EXERCISE PROMPT: In the post about switching from Elasticsearch, what does the word "space" mean at Appear Here?

Why we switched from Elasticsearch

Thomas Blakey
Appear Here Product Engineering
7 min readMar 28, 2019

In an ideal world, 100% of a software engineer’s time would be spent on developing or planning unique features for their company. Obviously, in reality, that is not the case. Developers have to fix bugs, maintain the infrastructure, write documentation, and develop the same boiler-plate code that has been written many times over by many other developers. The more boiler-plate code a developer has to write, the less time they are spending on features that are really going to push the company forward, or in the case of Appear Here, the less time we spend working on important features, the less we can help our website make ideas happen.

When I first joined Appear Here we were using Elasticsearch for our space search (space being the Appear Here word for the location a brand can lease with us). Elasticsearch is a great solution for search, but it simply does not work out of the box, it can require a lot of setup. To be able to use it properly, i.e. to provide a search we would consider satisfactory, the developer would have to have a strong understanding of how Elasticsearch works. The more time a developer spends learning the intricacies of Elasticsearch the less time they can spend on building features that can truly push the company forward. To avoid the “bus factor”, more than one developer on a team would have to get up to that standard. In a startup, time is critical, and the cost in time was simply too much.

RECORDS SUPPLIED:
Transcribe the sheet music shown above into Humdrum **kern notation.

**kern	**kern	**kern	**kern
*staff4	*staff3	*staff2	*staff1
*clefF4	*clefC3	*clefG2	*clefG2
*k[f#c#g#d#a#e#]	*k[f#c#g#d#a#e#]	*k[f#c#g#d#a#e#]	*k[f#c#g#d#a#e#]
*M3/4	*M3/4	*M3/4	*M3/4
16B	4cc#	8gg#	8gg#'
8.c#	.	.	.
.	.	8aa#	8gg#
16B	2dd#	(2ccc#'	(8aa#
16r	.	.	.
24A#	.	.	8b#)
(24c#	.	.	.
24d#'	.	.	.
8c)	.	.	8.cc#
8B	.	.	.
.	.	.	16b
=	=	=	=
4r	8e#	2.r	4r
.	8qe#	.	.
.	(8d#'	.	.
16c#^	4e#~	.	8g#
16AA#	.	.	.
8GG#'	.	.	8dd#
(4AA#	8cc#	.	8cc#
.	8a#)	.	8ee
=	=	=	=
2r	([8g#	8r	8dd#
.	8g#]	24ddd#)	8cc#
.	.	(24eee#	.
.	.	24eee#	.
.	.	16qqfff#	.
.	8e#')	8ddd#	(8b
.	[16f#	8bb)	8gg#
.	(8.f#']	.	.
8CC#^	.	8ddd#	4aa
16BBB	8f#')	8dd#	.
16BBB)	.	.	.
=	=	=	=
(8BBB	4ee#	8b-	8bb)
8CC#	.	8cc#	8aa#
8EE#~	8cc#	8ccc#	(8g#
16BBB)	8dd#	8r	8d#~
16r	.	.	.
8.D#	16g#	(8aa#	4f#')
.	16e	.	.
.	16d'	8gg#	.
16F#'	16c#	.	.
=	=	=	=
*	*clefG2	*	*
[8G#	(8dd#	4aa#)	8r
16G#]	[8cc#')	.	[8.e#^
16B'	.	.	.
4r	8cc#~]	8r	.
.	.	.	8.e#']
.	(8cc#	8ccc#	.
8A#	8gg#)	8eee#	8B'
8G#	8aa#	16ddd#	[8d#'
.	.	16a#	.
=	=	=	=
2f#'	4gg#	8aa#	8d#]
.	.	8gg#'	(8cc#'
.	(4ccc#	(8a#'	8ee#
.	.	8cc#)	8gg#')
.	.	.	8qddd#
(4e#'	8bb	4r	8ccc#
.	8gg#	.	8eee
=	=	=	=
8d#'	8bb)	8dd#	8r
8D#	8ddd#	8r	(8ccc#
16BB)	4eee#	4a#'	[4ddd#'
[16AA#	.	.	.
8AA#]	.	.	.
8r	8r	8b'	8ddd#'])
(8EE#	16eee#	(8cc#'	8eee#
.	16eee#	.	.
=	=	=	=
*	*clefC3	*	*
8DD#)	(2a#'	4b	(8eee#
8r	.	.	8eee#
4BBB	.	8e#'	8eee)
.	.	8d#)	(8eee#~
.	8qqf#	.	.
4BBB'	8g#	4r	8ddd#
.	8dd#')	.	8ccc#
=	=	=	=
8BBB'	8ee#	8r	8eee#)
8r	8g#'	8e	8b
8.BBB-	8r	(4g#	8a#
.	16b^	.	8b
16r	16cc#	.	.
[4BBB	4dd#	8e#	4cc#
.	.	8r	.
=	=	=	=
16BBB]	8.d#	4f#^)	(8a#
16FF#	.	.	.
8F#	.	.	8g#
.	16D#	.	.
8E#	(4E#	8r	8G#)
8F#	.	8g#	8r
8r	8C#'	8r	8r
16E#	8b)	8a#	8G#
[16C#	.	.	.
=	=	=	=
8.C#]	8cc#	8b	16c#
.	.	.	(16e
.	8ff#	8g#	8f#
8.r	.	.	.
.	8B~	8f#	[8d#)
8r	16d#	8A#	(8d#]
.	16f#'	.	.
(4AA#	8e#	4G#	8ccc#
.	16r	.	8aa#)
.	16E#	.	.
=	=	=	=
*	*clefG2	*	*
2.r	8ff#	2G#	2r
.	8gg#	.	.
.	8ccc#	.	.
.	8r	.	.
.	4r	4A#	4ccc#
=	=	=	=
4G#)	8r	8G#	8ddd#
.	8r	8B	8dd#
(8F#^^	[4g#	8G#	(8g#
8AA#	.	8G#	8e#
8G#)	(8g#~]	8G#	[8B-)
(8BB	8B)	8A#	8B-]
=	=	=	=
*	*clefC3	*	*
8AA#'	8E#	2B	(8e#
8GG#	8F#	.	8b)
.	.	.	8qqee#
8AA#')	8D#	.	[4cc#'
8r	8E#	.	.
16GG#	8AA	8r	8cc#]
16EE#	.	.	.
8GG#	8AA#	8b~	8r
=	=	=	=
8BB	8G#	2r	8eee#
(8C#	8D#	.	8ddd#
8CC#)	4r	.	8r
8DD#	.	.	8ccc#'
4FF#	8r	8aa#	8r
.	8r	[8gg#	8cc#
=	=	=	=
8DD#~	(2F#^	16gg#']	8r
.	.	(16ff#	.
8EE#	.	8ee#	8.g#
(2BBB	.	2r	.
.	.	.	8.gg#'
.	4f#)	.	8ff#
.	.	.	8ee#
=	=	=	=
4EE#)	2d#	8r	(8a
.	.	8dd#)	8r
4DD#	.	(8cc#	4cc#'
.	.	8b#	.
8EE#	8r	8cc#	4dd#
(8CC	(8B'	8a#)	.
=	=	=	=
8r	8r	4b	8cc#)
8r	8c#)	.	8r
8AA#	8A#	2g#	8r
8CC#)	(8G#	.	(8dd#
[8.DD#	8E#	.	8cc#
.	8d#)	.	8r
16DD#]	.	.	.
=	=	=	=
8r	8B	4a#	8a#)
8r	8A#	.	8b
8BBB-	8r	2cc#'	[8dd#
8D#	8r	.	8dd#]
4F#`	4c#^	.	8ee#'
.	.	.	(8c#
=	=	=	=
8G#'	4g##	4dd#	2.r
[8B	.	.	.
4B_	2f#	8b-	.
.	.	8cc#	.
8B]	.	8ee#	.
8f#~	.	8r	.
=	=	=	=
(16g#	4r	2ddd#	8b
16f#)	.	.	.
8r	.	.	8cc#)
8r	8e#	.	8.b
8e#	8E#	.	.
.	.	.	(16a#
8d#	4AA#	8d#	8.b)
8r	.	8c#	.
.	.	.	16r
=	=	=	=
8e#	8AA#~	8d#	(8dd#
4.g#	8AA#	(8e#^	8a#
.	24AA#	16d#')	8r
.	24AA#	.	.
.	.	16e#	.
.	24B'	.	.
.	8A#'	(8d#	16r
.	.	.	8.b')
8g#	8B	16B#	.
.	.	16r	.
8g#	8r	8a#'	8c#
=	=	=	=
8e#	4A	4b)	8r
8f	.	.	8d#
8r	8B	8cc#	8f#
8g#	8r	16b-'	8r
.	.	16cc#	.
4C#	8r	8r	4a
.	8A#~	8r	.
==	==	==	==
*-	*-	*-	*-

FINAL ANSWER: It means the location a brand can lease with Appear Here.